### Instructions to follow
Please, could you print all the lines below exactly, leaving out the pictures?

### Dataset content
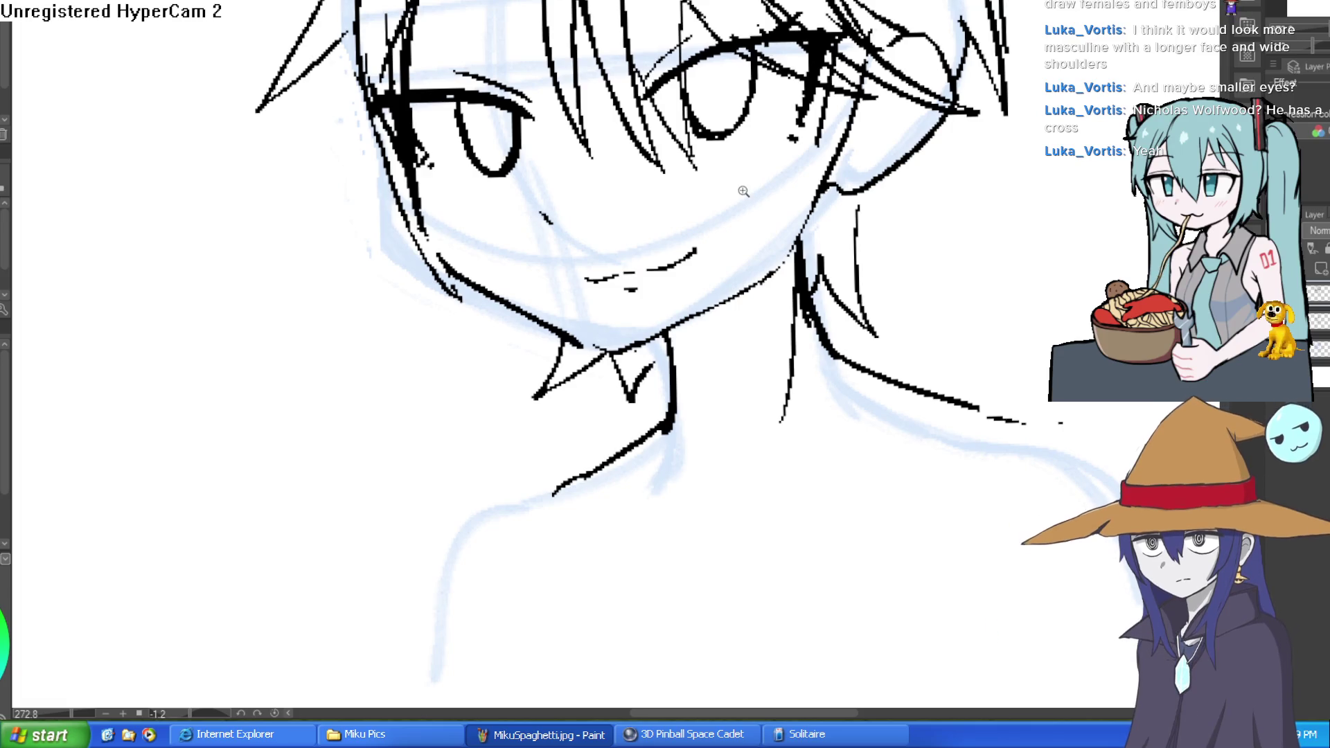
pyautogui.scroll(1, 799, 297)
pyautogui.moveTo(766, 258); pyautogui.dragTo(712, 266)
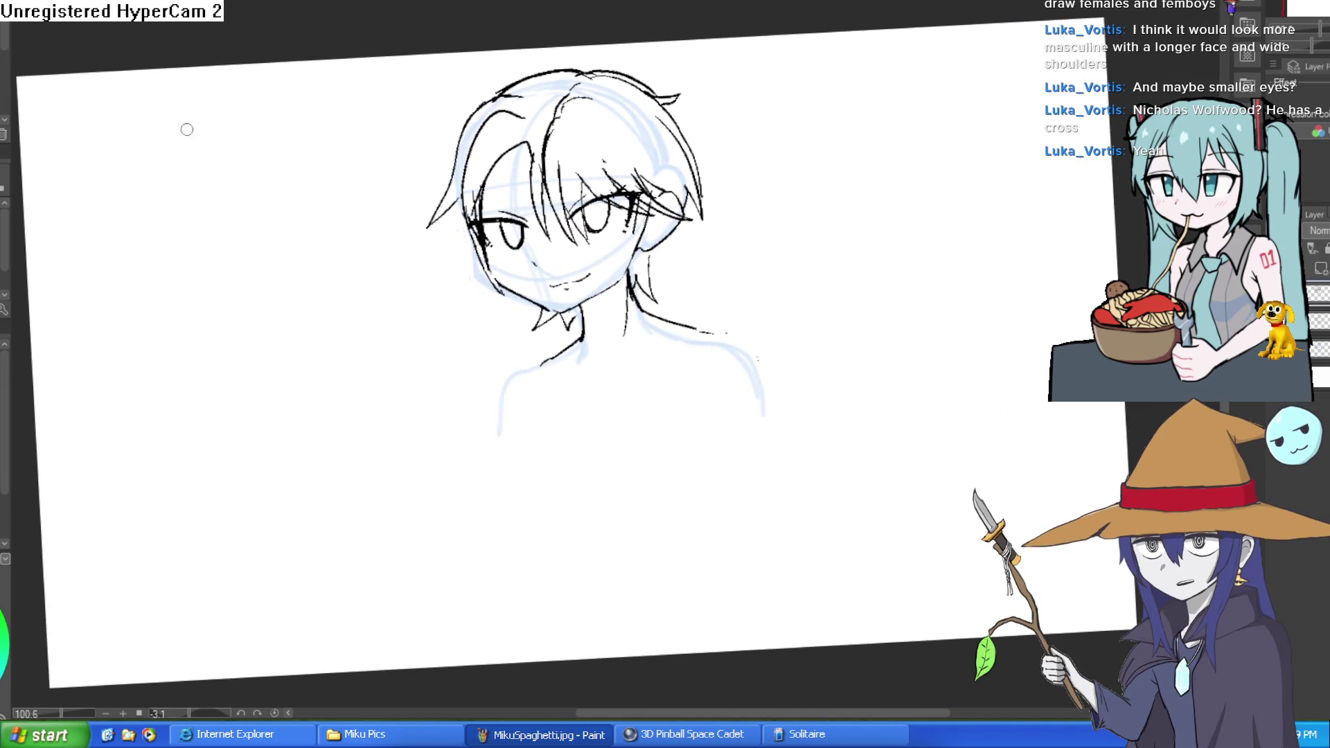
pyautogui.scroll(4, 725, 256)
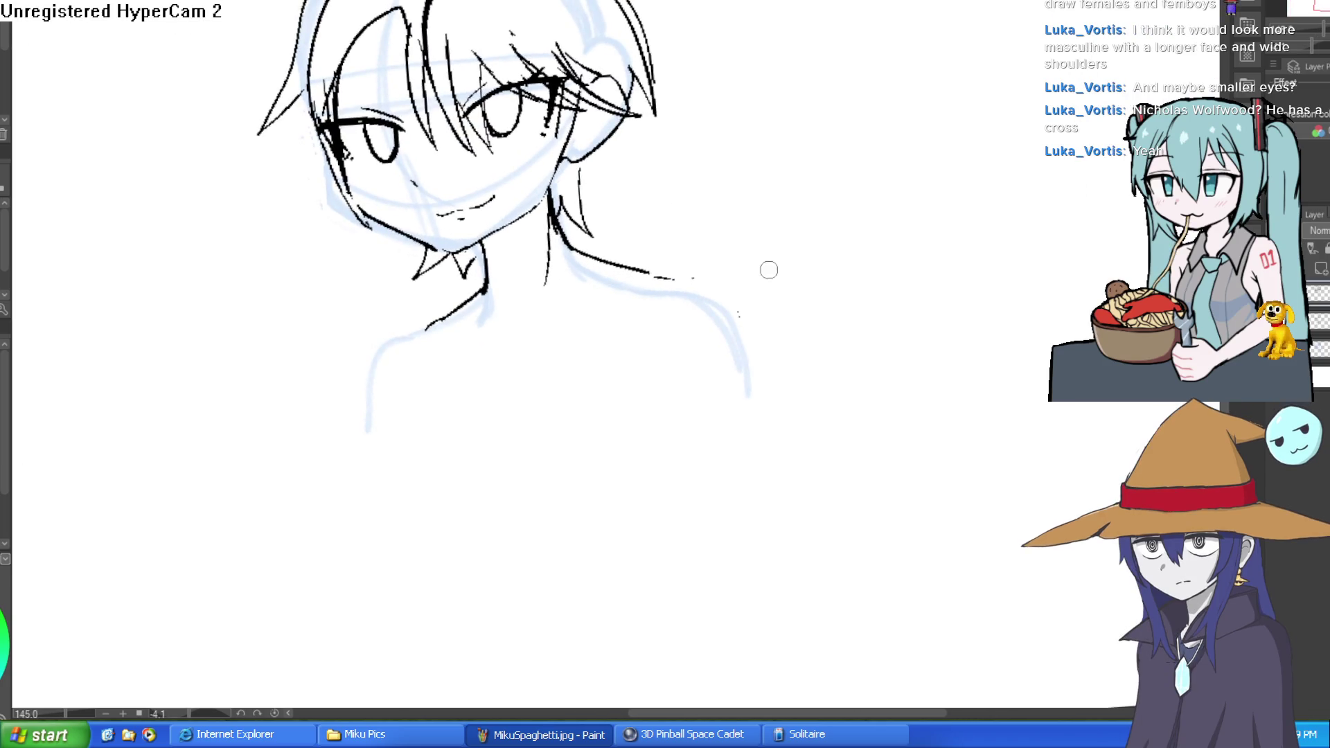
pyautogui.scroll(-3, 770, 270)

### Task result
pyautogui.scroll(1, 799, 297)
pyautogui.moveTo(766, 258); pyautogui.dragTo(712, 266)
pyautogui.scroll(4, 725, 256)
pyautogui.scroll(-3, 770, 270)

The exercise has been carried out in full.